Monotone conservative strategies in data assimilation

TL;DR

This paper explores how preserving monotonic properties in data assimilation can improve forecast accuracy, especially for systems governed by SPDEs or PDEs with monotone characteristics, by combining SSP time-stepping and nonlinear solving strategies.

Contribution

It demonstrates that monotone ensemble solutions in particle filters can enhance forecast skill and are compatible with advanced degeneracy avoidance techniques.

Findings

Monotone ensemble solutions improve forecast skill.

Compatibility of monotone methods with tempering-jittering.

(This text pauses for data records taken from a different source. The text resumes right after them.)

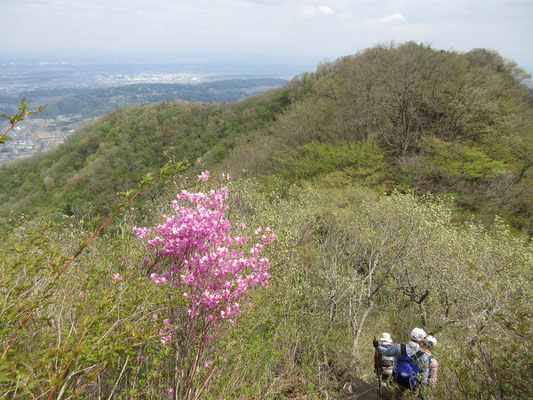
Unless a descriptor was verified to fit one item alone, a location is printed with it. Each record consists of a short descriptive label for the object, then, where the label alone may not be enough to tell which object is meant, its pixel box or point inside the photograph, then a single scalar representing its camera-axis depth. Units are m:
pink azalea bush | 3.62
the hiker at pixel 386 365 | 5.63
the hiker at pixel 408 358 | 4.99
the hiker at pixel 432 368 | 4.74
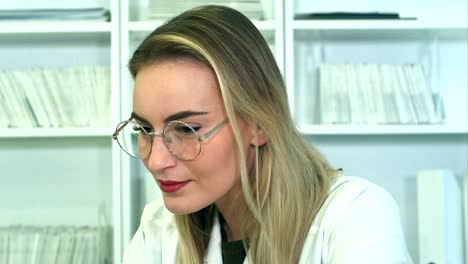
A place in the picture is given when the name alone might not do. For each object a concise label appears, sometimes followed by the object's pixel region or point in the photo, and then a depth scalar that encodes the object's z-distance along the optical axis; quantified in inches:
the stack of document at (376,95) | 95.2
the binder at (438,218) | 91.1
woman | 46.2
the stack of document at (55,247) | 95.0
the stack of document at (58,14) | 93.7
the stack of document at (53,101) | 95.0
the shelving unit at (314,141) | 102.7
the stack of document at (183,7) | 93.3
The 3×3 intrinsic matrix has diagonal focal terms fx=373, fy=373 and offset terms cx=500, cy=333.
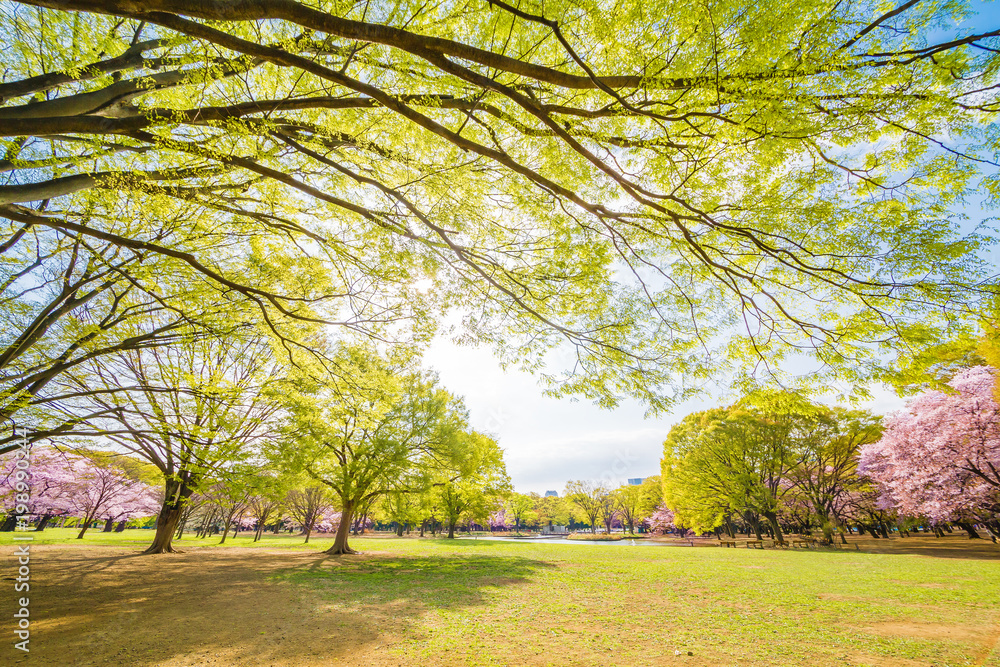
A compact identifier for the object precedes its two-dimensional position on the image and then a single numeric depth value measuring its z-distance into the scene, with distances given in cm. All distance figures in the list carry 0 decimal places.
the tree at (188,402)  703
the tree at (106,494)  2256
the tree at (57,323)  561
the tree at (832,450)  2127
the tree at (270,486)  1032
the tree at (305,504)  2918
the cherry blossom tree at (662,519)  4575
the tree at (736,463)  2170
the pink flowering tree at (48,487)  1553
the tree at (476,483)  1822
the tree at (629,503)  4841
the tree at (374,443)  1270
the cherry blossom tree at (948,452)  1440
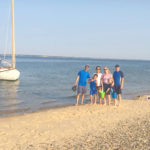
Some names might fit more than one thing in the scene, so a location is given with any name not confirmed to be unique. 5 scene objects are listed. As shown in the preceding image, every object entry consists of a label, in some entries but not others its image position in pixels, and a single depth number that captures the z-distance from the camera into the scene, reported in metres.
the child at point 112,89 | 10.23
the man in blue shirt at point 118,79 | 10.07
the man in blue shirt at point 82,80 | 10.29
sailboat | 24.39
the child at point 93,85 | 10.39
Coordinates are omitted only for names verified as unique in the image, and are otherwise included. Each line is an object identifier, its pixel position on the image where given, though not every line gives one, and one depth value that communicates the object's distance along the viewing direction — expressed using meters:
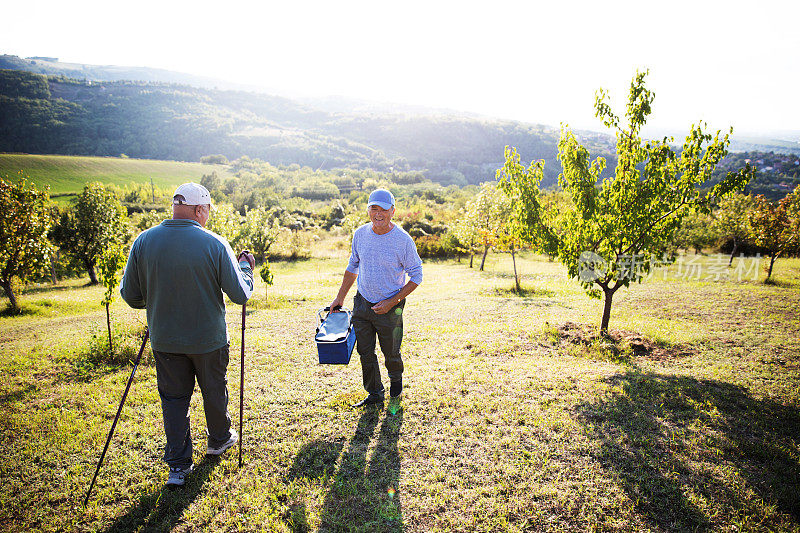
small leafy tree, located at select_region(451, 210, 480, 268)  28.25
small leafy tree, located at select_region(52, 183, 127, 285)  25.14
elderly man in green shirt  3.43
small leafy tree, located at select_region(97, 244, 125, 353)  7.30
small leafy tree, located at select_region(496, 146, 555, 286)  8.53
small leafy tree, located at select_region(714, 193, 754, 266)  27.08
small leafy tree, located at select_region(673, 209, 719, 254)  36.09
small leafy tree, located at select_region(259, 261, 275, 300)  13.03
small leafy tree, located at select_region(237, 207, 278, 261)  31.12
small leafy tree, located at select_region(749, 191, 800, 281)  18.66
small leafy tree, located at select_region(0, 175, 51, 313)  14.41
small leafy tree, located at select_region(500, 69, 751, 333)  6.86
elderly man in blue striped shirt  4.66
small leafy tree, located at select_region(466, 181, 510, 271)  26.80
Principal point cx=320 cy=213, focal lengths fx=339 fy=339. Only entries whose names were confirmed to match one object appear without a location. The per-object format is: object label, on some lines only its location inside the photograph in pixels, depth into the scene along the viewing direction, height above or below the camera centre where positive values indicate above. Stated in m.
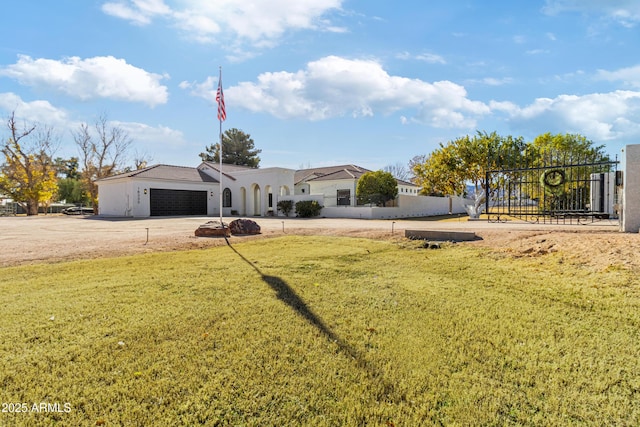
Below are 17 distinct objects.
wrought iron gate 10.56 +0.72
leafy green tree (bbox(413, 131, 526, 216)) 23.83 +3.39
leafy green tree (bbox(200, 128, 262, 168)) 49.81 +8.53
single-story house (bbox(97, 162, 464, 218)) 26.61 +1.21
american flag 14.95 +4.50
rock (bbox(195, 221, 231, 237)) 11.89 -0.83
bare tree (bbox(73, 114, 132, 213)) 37.31 +4.59
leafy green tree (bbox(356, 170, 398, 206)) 25.66 +1.51
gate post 8.50 +0.43
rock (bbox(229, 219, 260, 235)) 12.83 -0.76
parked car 36.00 -0.30
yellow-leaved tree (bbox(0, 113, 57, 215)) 32.22 +2.91
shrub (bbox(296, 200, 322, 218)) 25.31 -0.08
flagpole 14.97 +4.65
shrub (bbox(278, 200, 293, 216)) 26.58 +0.08
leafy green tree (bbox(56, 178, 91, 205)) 50.21 +2.51
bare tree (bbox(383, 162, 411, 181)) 64.24 +6.47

Monotonic properties can be leveraged for better data assimilation.

Abstract

This paper studies whether numerically preserving monotonic properties can offer modelling advantages in data assimilation, particularly when the signal or data is a realization of a stochastic partial differential equation (SPDE) or partial differential equation (PDE) with a monotonic property. We investigate the combination of stochastic Strong Stability Preserving (SSP) time-stepping, nonlinear solving strategies and data assimilation. Experimental results indicate that a particle filter whose ensemble members are solved monotonically can increase forecast skill when the reference data (not necessarily observations) also has a monotone property. Additionally, more advanced techniques used to avoid the degeneracy of the filter (tempering-jittering) are shown to be compatible with a conservative monotone approach.